[SPARK-19514] Making range interruptible. #16872

ala · 2017-02-09T13:13:49Z

What changes were proposed in this pull request?

Previously range operator could not be interrupted. For example, using DAGScheduler.cancelStage(...) on a query with range might have been ineffective.

This change adds periodic checks of TaskContext.isInterrupted to codegen version, and InterruptibleOperator to non-codegen version.

I benchmarked the performance of codegen version on a sample query spark.range(1000L * 1000 * 1000 * 10).count() and there is no measurable difference.

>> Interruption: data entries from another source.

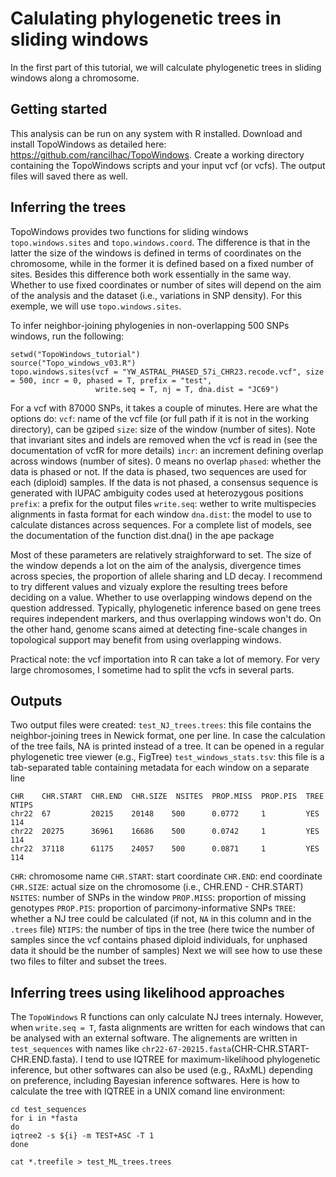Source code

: # Calulating phylogenetic trees in sliding windows

In the first part of this tutorial, we will calculate phylogenetic trees in sliding windows along a chromosome.

## Getting started

This analysis can be run on any system with R installed. Download and install TopoWindows as detailed here: https://github.com/rancilhac/TopoWindows. Create a working directory containing the TopoWindows scripts and your input vcf (or vcfs). The output files will saved there as well.

## Inferring the trees

TopoWindows provides two functions for sliding windows `topo.windows.sites` and `topo.windows.coord`. The difference is that in the latter the size of the windows is defined in terms of coordinates on the chromosome, while in the former it is defined based on a fixed number of sites. Besides this difference both work essentially in the same way. Whether to use fixed coordinates or number of sites will depend on the aim of the analysis and the dataset (i.e., variations in SNP density). For this exemple, we will use `topo.windows.sites`.

To infer neighbor-joining phylogenies in non-overlapping 500 SNPs windows, run the following:
```R:
setwd("TopoWindows_tutorial")
source("Topo_windows_v03.R")
topo.windows.sites(vcf = "YW_ASTRAL_PHASED_57i_CHR23.recode.vcf", size = 500, incr = 0, phased = T, prefix = "test", 
                   write.seq = T, nj = T, dna.dist = "JC69")
```
For a vcf with 87000 SNPs, it takes a couple of minutes. Here are what the options do:
`vcf`: name of the vcf file (or full path if it is not in the working directory), can be gziped
`size`: size of the window (number of sites). Note that invariant sites and indels are removed when the vcf is read in (see the documentation of vcfR for more details)
`incr`: an increment defining overlap across windows (number of sites). 0 means no overlap
`phased`: whether the data is phased or not. If the data is phased, two sequences are used for each (diploid) samples. If the data is not phased, a consensus sequence is generated with IUPAC ambiguity codes used at heterozygous positions
`prefix`: a prefix for the output files
`write.seq`: wether to write multispecies alignments in fasta format for each window
`dna.dist`: the model to use to calculate distances across sequences. For a complete list of models, see the documentation of the function dist.dna() in the ape package

Most of these parameters are relatively straighforward to set. The size of the window depends a lot on the aim of the analysis, divergence times across species, the proportion of allele sharing and LD decay. I recommend to try different values and vizualy explore the resulting trees before deciding on a value. Whether to use overlapping windows depend on the question addressed. Typically, phylogenetic inference based on gene trees requires independent markers, and thus overlapping windows won't do. On the other hand, genome scans aimed at detecting fine-scale changes in topological support may benefit from using overlapping windows.

Practical note: the vcf importation into R can take a lot of memory. For very large chromosomes, I sometime had to split the vcfs in several parts.

## Outputs

Two output files were created:
`test_NJ_trees.trees`: this file contains the neighbor-joining trees in Newick format, one per line. In case the calculation of the tree fails, NA is printed instead of a tree. It can be opened in a regular phylogenetic tree viewer (e.g., FigTree)
`test_windows_stats.tsv`: this file is a tab-separated table containing metadata for each window on a separate line

```
CHR    CHR.START  CHR.END  CHR.SIZE  NSITES  PROP.MISS  PROP.PIS  TREE  NTIPS
chr22  67         20215    20148    500      0.0772     1         YES   114
chr22  20275      36961    16686    500      0.0742     1         YES   114
chr22  37118      61175    24057    500      0.0871     1         YES   114
```
`CHR`: chromosome name
`CHR.START`: start coordinate
`CHR.END`: end coordinate
`CHR.SIZE`: actual size on the chromosome (i.e., CHR.END - CHR.START)
`NSITES`: number of SNPs in the window
`PROP.MISS`: proportion of missing genotypes
`PROP.PIS`: proportion of parcimony-informative SNPs
`TREE`: whether a NJ tree could be calculated (if not, `NA` in this column and in the `.trees` file)
`NTIPS`: the number of tips in the tree (here twice the number of samples since the vcf contains phased diploid individuals, for unphased data it should be the number of samples)
Next we will see how to use these two files to filter and subset the trees.

## Inferring trees using likelihood approaches

The `TopoWindows` R functions can only calculate NJ trees internaly. However, when `write.seq = T`, fasta alignments are written for each windows that can be analysed with an external software. The alignements are written in `test_sequences` with names like `chr22-67-20215.fasta`(CHR-CHR.START-CHR.END.fasta).
I tend to use IQTREE for maximum-likelihood phylogenetic inference, but other softwares can also be used (e.g., RAxML) depending on preference, including Bayesian inference softwares. Here is how to calculate the tree with IQTREE in a UNIX comand line environment:
```bash:
cd test_sequences
for i in *fasta
do
iqtree2 -s ${i} -m TEST+ASC -T 1
done

cat *.treefile > test_ML_trees.trees
```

How was this patch tested?

Adds a unit test.

ala · 2017-02-09T13:17:10Z

@hvanhovell @rxin

hvanhovell · 2017-02-09T13:46:55Z

sql/core/src/test/scala/org/apache/spark/sql/DataFrameRangeSuite.scala

+  test("Cancelling stage in a query with Range.") {
+    val listener = new SparkListener {
+      override def onTaskStart(taskStart: SparkListenerTaskStart): Unit = {
+        Thread.sleep(100)


Can we do something a little less coarse (it probably also blocks other events from being emitted), and with less potential for flakyness?

The only other thing in the SparkListener interface that seems to fit here seems to be onExecutorMetricsUpdate(). However, the metrics are send with the heartbeats, and the heartbeats are send around 10s apart. Hence, using this method makes the tests much slower (4s vs 20s).

cc @zsxwing do you have a suggestion to do this nicely?

What's the purpose of this listener? Blocking onTaskStart only slows down the listener bus thread. It should not block other events from being emitted (It may drop events if the queue is full though). If it does happen, then it's a bug.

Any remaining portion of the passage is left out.